Technical Analysis Points to Key Levels

From a technical perspective, Bitcoin is forming a potentially significant structure on the daily chart. “BTC price is consolidating in a narrowing range, forming what technical analysts call a ‘volatility compression’ pattern,” explains Victor Pergamenschikov, a technical analyst from TradingView.

“Key levels to watch include resistance at $108,800 (the current all-time high) and support at $90,000 (a psychologically important level that coincides with several technical indicators). A breakout in either direction could trigger a significant price movement,” he adds.

The Relative Strength Index (RSI) on the daily chart shows a neutral reading around 50, indicating neither overbought nor oversold conditions and leaving room for movement in either direction.

Possible Scenarios Moving Forward

Based on current open interest metrics, technical analysis, and fundamental factors, several potential scenarios for Bitcoin’s price can be identified:

Scenario 1: Bullish Breakout If the 180-day Open Interest Delta stabilizes and returns to positive values, this could coincide with a breakthrough above resistance at $108,800. In this case, Bitcoin could surge toward new highs in the $120,000 – $130,000 range, according to Fibonacci extension analysis.
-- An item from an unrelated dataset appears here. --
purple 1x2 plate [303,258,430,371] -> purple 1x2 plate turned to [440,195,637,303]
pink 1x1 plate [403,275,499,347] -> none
Scenario 2: Continued Consolidation If the 180-day Open Interest Delta crosses the zero threshold and enters negative territory, this could indicate a prolonged period of consolidation. In this scenario, Bitcoin might continue trading in the $90,000 – $110,000 range for several weeks or even months.

Scenario 3: Correction If the combination of technical and fundamental factors turns negative, a correction to key support levels is possible. “The first significant support lies at $90,000, followed by $80,000 and $75,000,” notes Pergamenschikov. “Each of these levels corresponds to key technical and psychological barriers.”
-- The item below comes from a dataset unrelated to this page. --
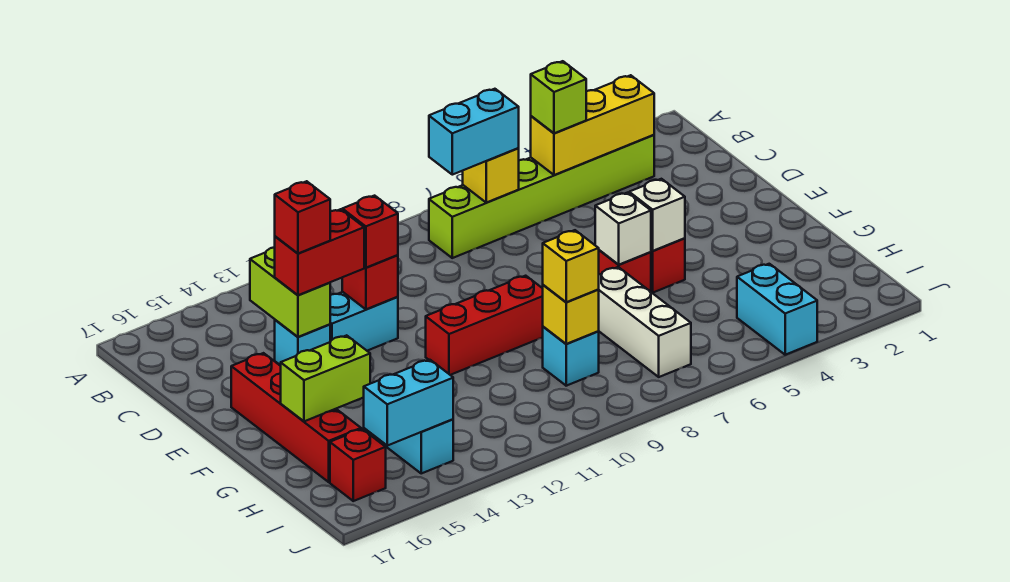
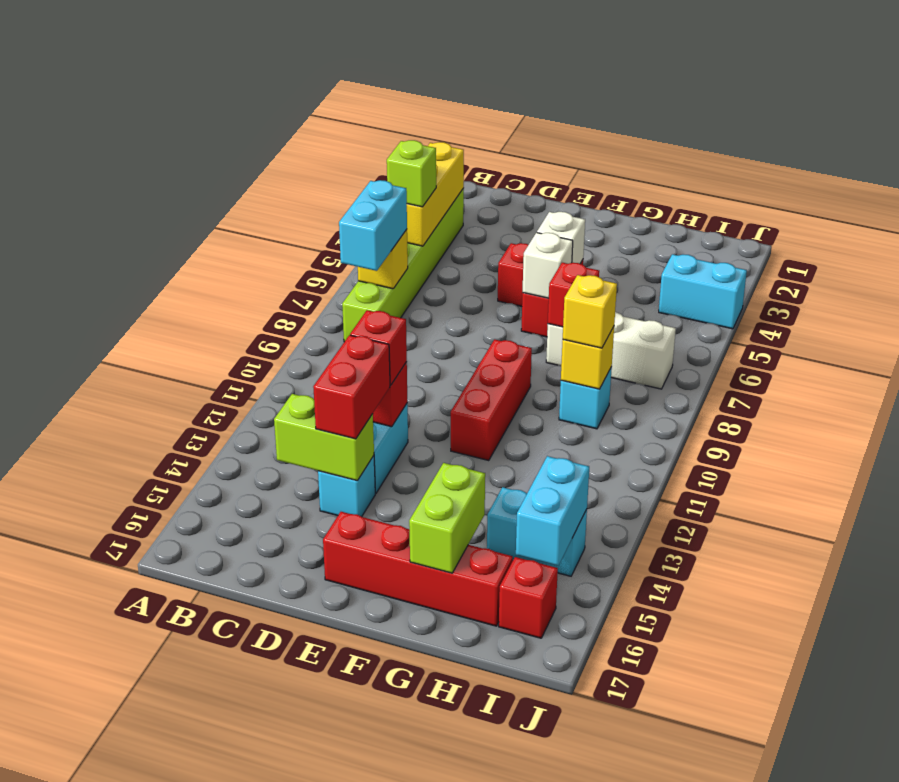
red 1x1 brick [275,181,330,253] -> red 1x1 brick moved to [548,263,599,327]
Current Situation at a Glance

As of this writing, the price of BTC stands at around $103,367, reflecting a 0.4% decline in the past 24 hours. It’s worth noting some discrepancy between different data sources—while the article mentions a range of $92,000 – $95,000 on May 17, current data shows a higher price level.

This discrepancy itself may reflect volatility and rapid changes in the market, supporting the main idea about possible increased price fluctuations in the near future.

“The Bitcoin market is at a critical crossroads,” concludes Kirienko. “On one hand, we’re seeing signs of fatigue after the powerful rally since the beginning of the year. On the other hand, open interest metrics and technical patterns indicate that the period of low volatility may soon end with a significant price movement. Investors should prepare for potential increased volatility in the coming weeks.”